Source material |
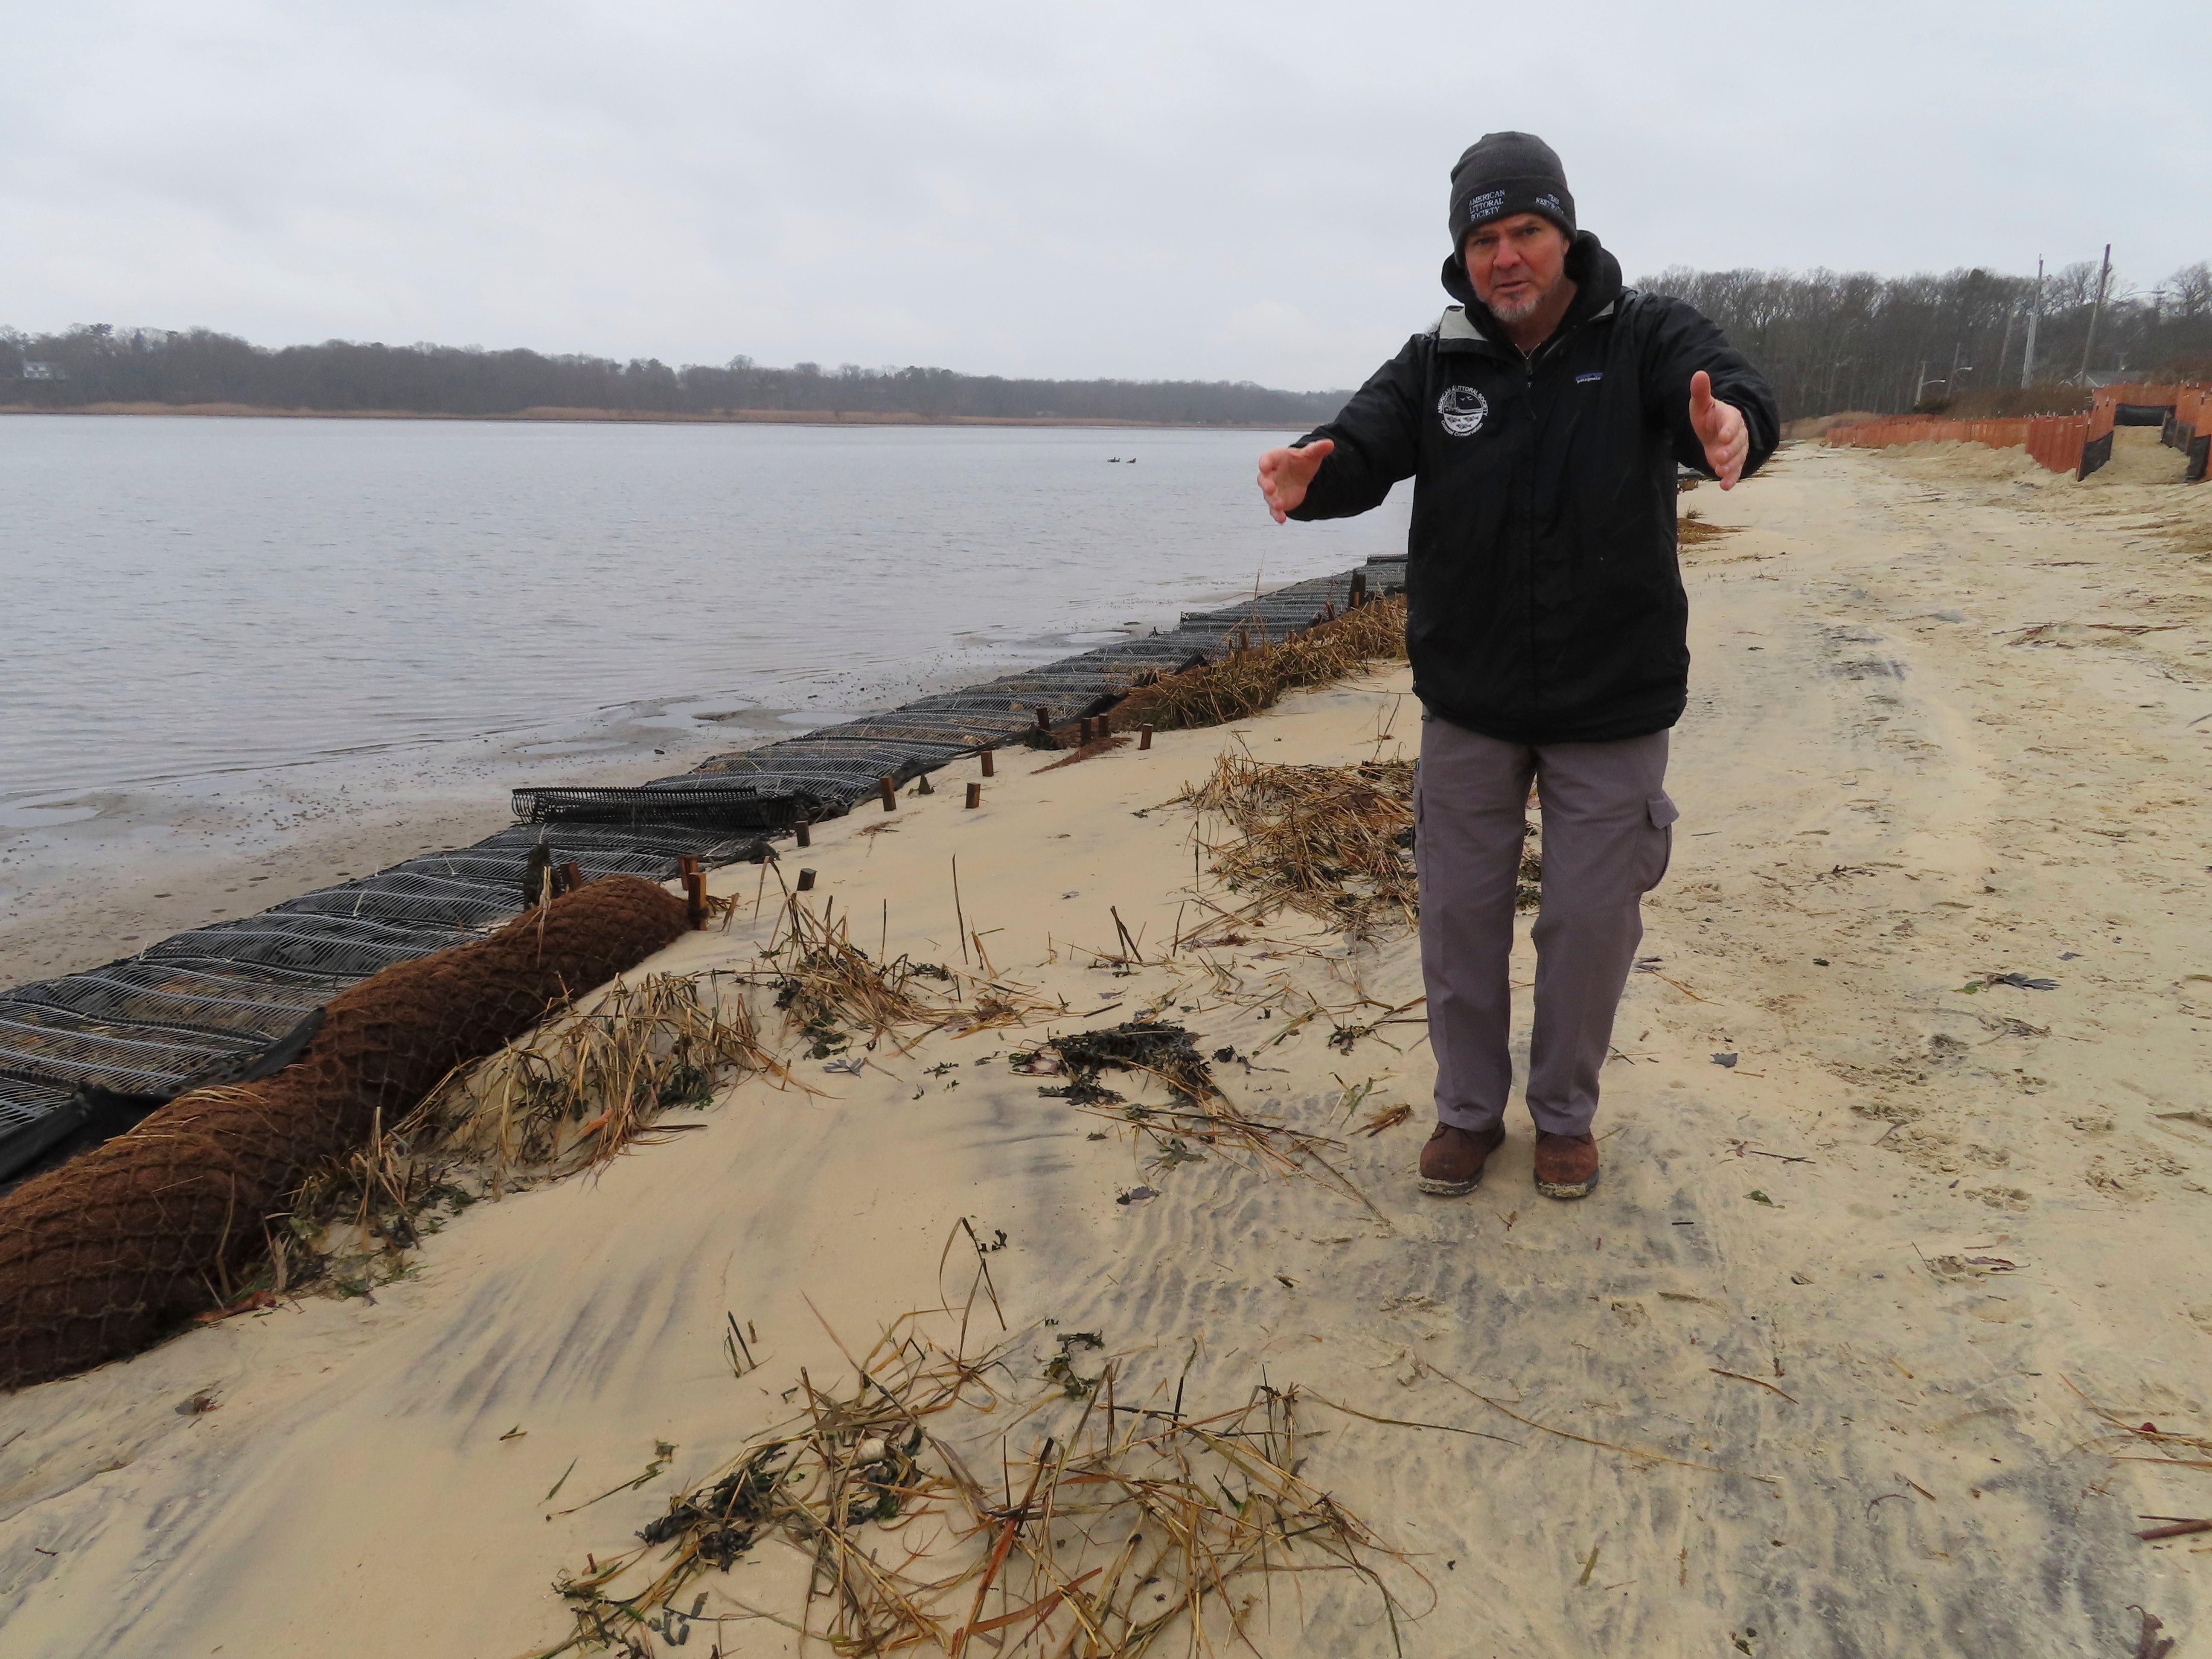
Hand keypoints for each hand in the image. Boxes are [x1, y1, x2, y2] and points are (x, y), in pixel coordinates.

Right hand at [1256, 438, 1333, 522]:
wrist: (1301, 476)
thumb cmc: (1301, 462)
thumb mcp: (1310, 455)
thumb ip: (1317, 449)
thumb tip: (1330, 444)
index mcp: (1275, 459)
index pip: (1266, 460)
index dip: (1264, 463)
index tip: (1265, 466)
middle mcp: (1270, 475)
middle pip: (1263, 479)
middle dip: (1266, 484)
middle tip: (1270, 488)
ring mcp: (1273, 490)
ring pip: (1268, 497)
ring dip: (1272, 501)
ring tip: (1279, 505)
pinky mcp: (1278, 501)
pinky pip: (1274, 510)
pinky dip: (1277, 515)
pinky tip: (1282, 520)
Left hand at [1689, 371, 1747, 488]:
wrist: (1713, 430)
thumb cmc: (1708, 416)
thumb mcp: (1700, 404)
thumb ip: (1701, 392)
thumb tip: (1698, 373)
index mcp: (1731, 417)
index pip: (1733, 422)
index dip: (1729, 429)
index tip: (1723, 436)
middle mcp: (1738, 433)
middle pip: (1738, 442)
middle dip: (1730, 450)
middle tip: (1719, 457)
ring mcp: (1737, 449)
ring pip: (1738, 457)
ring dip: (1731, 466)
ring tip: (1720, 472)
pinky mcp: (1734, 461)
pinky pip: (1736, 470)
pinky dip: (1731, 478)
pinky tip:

Assigned task | Each line in the records above that contains the word "hand" must be copied.

Result for this exercise |
Hand keypoints for each hand in the image. Boxes are [x1, y1, x2, y2] and points are (x, y), in pixel coordinates.
Right hand at [1256, 438, 1333, 522]:
Left hand at [1689, 371, 1747, 488]:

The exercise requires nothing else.